[Assignment] Output, word for word, the line that contains "energía solar" and all lines after it in the records below, omitting pictures.

[Available records]
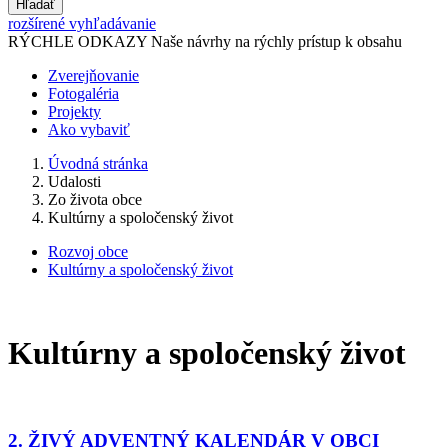
Hľadať
rozšírené vyhľadávanie
RÝCHLE ODKAZY
Naše návrhy na rýchly prístup k obsahu
Zverejňovanie
Fotogaléria
Projekty
Ako vybaviť
Úvodná stránka
Udalosti
Zo života obce
Kultúrny a spoločenský život
Rozvoj obce
Kultúrny a spoločenský život
Kultúrny a spoločenský život
2. ŽIVÝ ADVENTNÝ KALENDÁR V OBCI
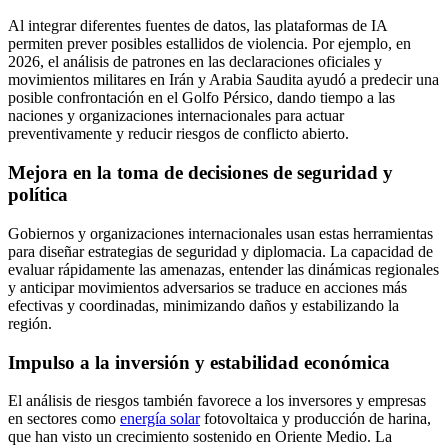
Al integrar diferentes fuentes de datos, las plataformas de IA
permiten prever posibles estallidos de violencia. Por ejemplo, en
2026, el análisis de patrones en las declaraciones oficiales y
movimientos militares en Irán y Arabia Saudita ayudó a predecir una
posible confrontación en el Golfo Pérsico, dando tiempo a las
naciones y organizaciones internacionales para actuar
preventivamente y reducir riesgos de conflicto abierto.
Mejora en la toma de decisiones de seguridad y
política
Gobiernos y organizaciones internacionales usan estas herramientas
para diseñar estrategias de seguridad y diplomacia. La capacidad de
evaluar rápidamente las amenazas, entender las dinámicas regionales
y anticipar movimientos adversarios se traduce en acciones más
efectivas y coordinadas, minimizando daños y estabilizando la
región.
Impulso a la inversión y estabilidad económica
El análisis de riesgos también favorece a los inversores y empresas
en sectores como
energía solar
fotovoltaica y producción de harina,
que han visto un crecimiento sostenido en Oriente Medio. La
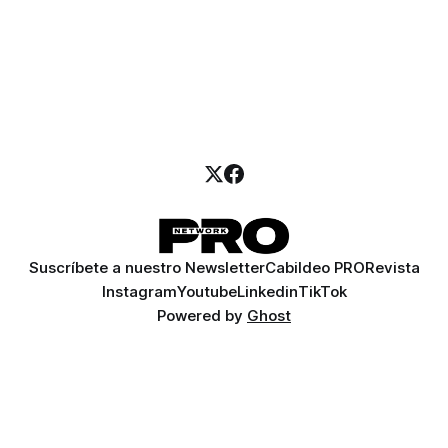
Suscríbete a nuestro Newsletter
Cabildeo PRO
Revista
Instagram
Youtube
Linkedin
TikTok
Powered by
Ghost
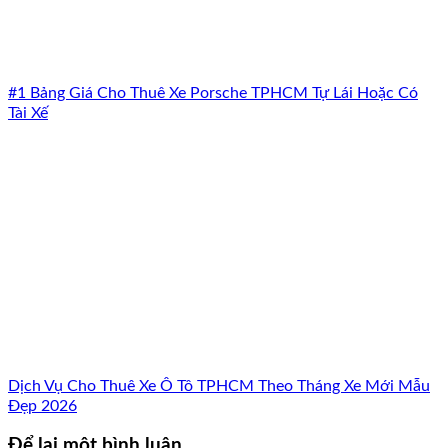
#1 Bảng Giá Cho Thuê Xe Porsche TPHCM Tự Lái Hoặc Có
Tài Xế
Dịch Vụ Cho Thuê Xe Ô Tô TPHCM Theo Tháng Xe Mới Mẫu
Đẹp 2026
Để lại một bình luận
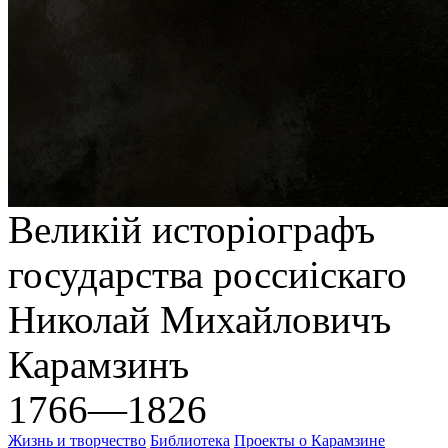
Великiй исторіографъ
государства россиiскаго
Николай Михайловичъ
Карамзинъ
1766—1826
Жизнь и творчество
Библиотека
Проекты о Карамзине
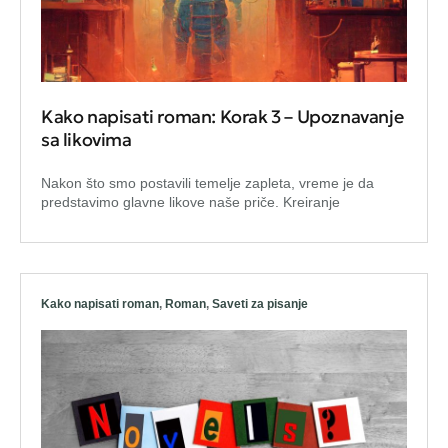
Kako napisati roman: Korak 3 – Upoznavanje
sa likovima
Nakon što smo postavili temelje zapleta, vreme je da
predstavimo glavne likove naše priče. Kreiranje
Kako napisati roman
,
Roman
,
Saveti za pisanje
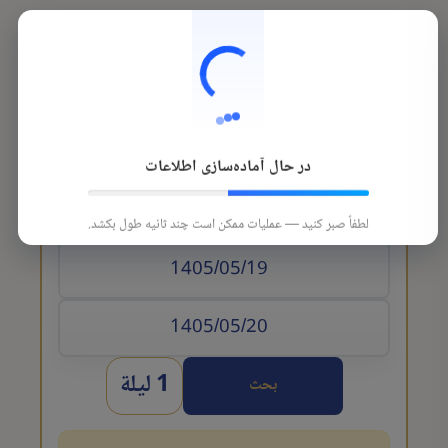
در حال آماده‌سازی اطلاعات
تاريخ الوصول
لطفاً صبر کنید — عملیات ممکن است چند ثانیه طول بکشد.
1 ليلة
بحث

[Written response]
energía solar
fotovoltaica y producción de harina,
que han visto un crecimiento sostenido en Oriente Medio. La
Suscríbete a nuestro Newsletter
Cabildeo PRO
Revista
Instagram
Youtube
Linkedin
TikTok
Powered by
Ghost
#1 Bảng Giá Cho Thuê Xe Porsche TPHCM Tự Lái Hoặc Có
Tài Xế
Dịch Vụ Cho Thuê Xe Ô Tô TPHCM Theo Tháng Xe Mới Mẫu
Đẹp 2026
Để lại một bình luận
Великiй исторіографъ
государства россиiскаго
Николай Михайловичъ
Карамзинъ
1766—1826
Жизнь и творчество
Библиотека
Проекты о Карамзине
Kako napisati roman: Korak 3 – Upoznavanje
sa likovima
Nakon što smo postavili temelje zapleta, vreme je da
predstavimo glavne likove naše priče. Kreiranje
Kako napisati roman
,
Roman
,
Saveti za pisanje
در حال آماده‌سازی اطلاعات
تاريخ الوصول
لطفاً صبر کنید — عملیات ممکن است چند ثانیه طول بکشد.
1 ليلة
بحث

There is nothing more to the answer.